Alguns poderiam dizer que a atitude do segurança foi sutil demais para que fosse chamada de racista. Mas só quem vivencia o racismo sabe como a sutileza agride. Que cena paradoxal! O segurança, acusado pelo “indiano” de racismo, o agrediu fisicamente e, em seguida, foi vítima de racismo, para depois também cometer um ato racista, contra mim. Confesso que daquela vez não doeu quase nada, se comparado com o que aconteceu na semana passada.

Eu estava num supermercado. Percebi que um dos funcionários passava supervisionando alguns produtos – frios – do meu lado. Pensei: é o gerente. Mas a maneira como olhava os produtos me chamou a atenção. Parecia checar com atenção demais se tudo estava em ordem. Uma pessoa mais desconfiada até poderia dizer que ele era performático, que era atuação. Continuei escolhendo o que ia comprar e fui para a fila do caixa. Ele estava na porta. Percebi que não era gerente. Era segurança. Ele me olhou fixamente nos olhos por vários segundos. Saí da fila e fui buscar um produto que esqueci. E lá estava ele de novo.

Na minha vez, ele estava de volta ao seu posto. Paguei com gosto os produtos. O meu sentimento de “orgulho” ao fazê-lo era na verdade uma estratégia psicológica do meu próprio eu, uma reação à suspeita de que fui alvo, à suspeita de que eu era um ladrão. E por que eu? Por que um ladrão? De novo: se a minha pele fosse clara, os cabelos loiros e os olhos azuis, seria suspeito do mesmo jeito?

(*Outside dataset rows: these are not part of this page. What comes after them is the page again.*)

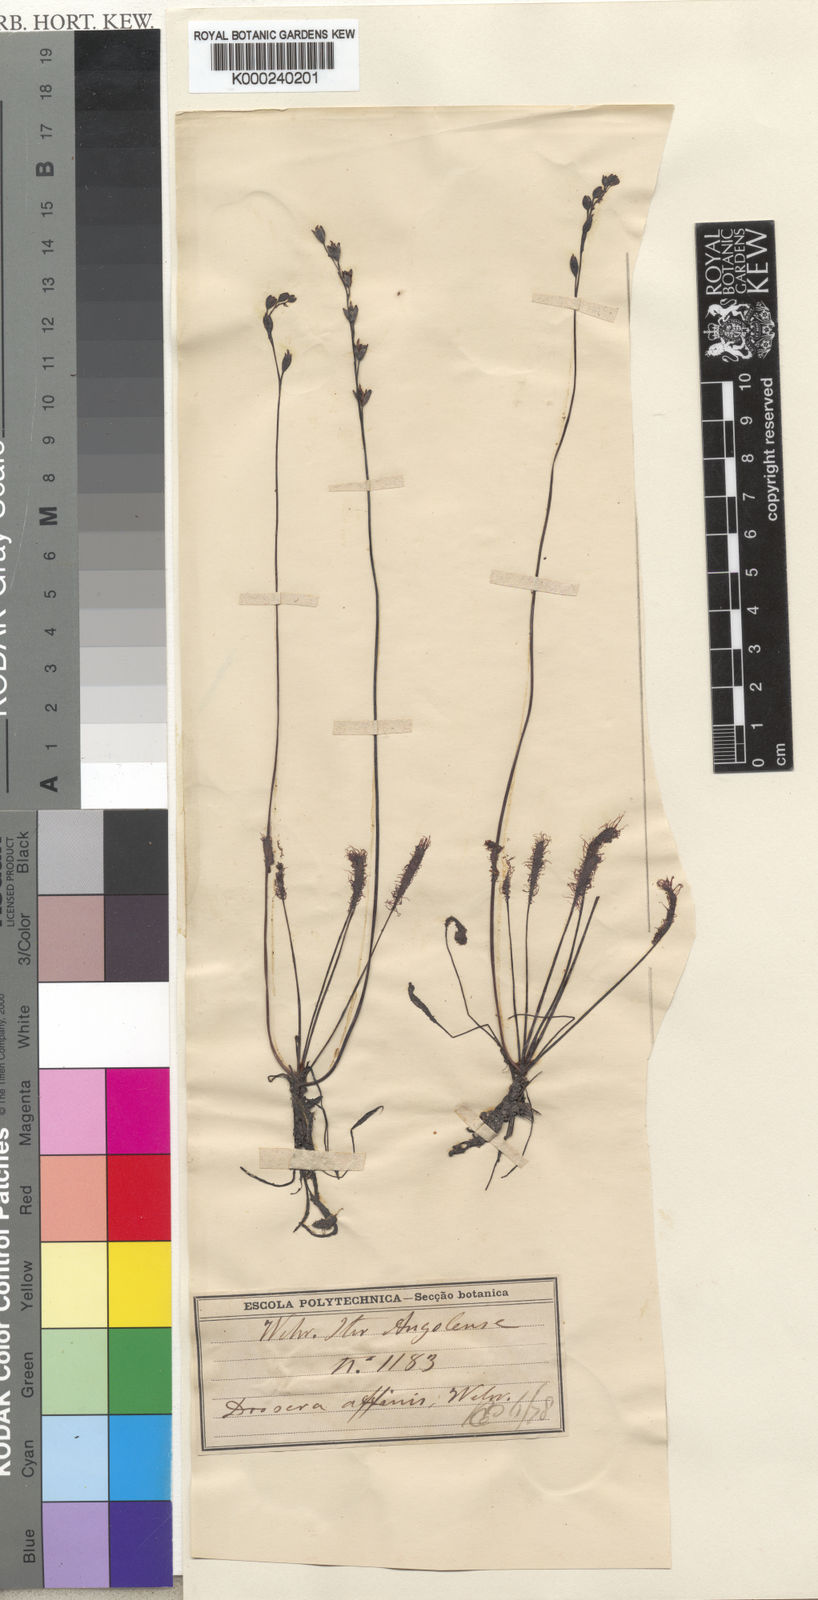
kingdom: Plantae
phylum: Tracheophyta
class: Magnoliopsida
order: Caryophyllales
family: Droseraceae
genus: Drosera
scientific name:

Ao sair, percebi o agravante da situação: a minha roupa, a mesma que eu usava dentro de casa, uma calça esportiva, uma blusa, e a única coisa diferente para o frio do lado de fora, um cachecol. Por que chamo a roupa de “agravante”, como se fosse um crime?

Uma pesquisa chamada “Les faciès du contrôle”, algo como A face da fiscalização, publicada em 2015, mostra o meu “erro”. Fala das características das pessoas mais abordadas pela polícia, de acordo com entrevistas realizadas com jovens de uma universidade.

Se for homem, a chance de ser abordado é muito maior. Se não for branco, nem se fala. Homens não brancos são 124% mais abordados. O look é um agravante. Dos entrevistados que disseram ter sido abordados, 58% vestia uma calça como a minha; 76% usava boné; 53%, um capuz. Outros elementos também compunham o look, porém menos presentes, como barba, piercing, dreads, tatuagens… O que mais é mais incidente é aquilo que curiosamente os jovens árabes e negros costumam vestir. Uma roupa simples, barata.

Um dia, uma cena me marcou. Um jovem cercado por mais ou menos dez policiais, numa estação de trem. Que desproporção! Dez contra um. Pareceu covardia. Seu look? O da pesquisa. A calça? O mesmo estilo da que eu usava. O que justifica a abordagem dele é a “ameaça terrorista”, presente nas mensagens espalhadas pelos ônibus, metrôs, trens, prédios… “Se você notar algum comportamento estranho, ligue para…” ou “chame um de nossos funcionários”, “ladrões estão presentes na estação”. Mas e se ele não for um terrorista, um ladrão? Terá sido colocado em suspeição “à toa”, o único em toda a estação a ser abordado?

É isso que une o caso dele, o da pesquisa e o meu. Existe um perfil digno de suspeita. E praticamente todas as vezes que vi alguém ser “cercado” (mais do que abordado) pela polícia, era assim: um jovem, vestido de modo simples, com traços aparentemente árabes.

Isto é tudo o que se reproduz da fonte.